Drawing inspiration from artists such as Robert Kushner and Amanda Phingbodhipakkiya, I created 22-by-17-inch digital portraits which address the positive and negative emotions that people have experienced during quarantine due to COVID-19. The early months of quarantine were hard for everyone in various ways regardless of gender, socioeconomic status, age, race, and nationality. While these aspects are valuable parts of the human identity, they frequently lead to barriers against commonality and connection. However, underneath it all, we are all still human and have a lot more in common than we think.

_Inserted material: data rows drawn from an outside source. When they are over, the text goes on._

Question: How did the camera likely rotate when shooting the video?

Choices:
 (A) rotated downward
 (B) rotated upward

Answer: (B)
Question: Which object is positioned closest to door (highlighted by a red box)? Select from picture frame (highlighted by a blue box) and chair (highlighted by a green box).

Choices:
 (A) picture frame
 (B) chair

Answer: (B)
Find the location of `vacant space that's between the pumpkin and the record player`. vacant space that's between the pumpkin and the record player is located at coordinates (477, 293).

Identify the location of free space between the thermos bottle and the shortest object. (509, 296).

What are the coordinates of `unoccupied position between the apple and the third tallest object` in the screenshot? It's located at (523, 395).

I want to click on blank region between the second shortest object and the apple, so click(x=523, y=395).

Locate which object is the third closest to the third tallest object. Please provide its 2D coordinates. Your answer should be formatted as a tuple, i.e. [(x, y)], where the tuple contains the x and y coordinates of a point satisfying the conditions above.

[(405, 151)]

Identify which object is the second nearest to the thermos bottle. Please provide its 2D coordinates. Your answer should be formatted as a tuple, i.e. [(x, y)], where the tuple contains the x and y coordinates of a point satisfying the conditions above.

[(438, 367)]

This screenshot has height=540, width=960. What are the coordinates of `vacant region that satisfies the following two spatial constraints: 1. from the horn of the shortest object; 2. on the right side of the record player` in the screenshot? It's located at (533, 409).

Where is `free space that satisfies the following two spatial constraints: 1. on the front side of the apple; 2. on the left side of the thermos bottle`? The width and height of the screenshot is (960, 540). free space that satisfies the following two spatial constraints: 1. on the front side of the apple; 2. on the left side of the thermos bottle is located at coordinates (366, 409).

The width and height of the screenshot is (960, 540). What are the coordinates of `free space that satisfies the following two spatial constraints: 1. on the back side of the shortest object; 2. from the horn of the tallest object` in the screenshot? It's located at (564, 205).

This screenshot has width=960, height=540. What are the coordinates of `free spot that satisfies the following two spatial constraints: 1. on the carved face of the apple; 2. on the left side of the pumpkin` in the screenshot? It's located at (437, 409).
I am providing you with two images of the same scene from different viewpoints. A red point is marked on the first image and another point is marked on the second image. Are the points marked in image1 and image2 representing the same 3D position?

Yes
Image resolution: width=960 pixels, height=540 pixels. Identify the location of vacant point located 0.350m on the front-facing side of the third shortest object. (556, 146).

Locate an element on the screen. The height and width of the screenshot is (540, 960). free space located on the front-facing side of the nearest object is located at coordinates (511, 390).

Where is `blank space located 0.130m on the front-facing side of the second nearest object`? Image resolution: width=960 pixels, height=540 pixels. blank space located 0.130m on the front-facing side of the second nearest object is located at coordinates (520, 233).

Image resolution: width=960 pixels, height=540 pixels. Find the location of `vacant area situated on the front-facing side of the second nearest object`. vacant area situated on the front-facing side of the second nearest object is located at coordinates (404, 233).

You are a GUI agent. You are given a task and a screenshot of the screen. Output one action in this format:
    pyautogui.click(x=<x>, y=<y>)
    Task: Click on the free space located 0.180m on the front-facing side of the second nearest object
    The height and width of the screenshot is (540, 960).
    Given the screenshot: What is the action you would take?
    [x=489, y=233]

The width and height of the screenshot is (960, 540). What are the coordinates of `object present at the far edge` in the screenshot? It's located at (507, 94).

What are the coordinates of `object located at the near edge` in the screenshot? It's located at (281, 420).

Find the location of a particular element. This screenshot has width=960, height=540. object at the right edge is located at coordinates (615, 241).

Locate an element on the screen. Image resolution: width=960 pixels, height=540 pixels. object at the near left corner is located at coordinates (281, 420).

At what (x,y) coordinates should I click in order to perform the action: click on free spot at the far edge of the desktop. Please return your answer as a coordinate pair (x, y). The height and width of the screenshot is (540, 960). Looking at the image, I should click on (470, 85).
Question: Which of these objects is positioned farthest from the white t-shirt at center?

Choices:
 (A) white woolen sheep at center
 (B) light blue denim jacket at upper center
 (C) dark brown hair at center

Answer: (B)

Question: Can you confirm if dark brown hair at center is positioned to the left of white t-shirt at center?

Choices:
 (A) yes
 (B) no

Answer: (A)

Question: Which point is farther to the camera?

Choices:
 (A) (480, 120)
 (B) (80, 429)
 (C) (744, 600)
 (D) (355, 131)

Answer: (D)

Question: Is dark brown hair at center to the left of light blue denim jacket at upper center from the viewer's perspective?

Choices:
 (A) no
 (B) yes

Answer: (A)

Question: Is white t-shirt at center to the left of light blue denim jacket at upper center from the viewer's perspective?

While I am closely familiar with some of my subjects, there were a few that I grew to know through my process. I began to admire their openness and the courage that their vulnerability required. However, my desire to prevent intimate familiarity with the viewer is why the names of my subjects will never be revealed. Instead, through the similarities in iconography between each portrait, the viewer will determine if they can connect with the subject simply by their feelings. Like the subjects of each portrait, they too are not alone in how they feel, which is a common belief experienced by many due to many months in relative isolation.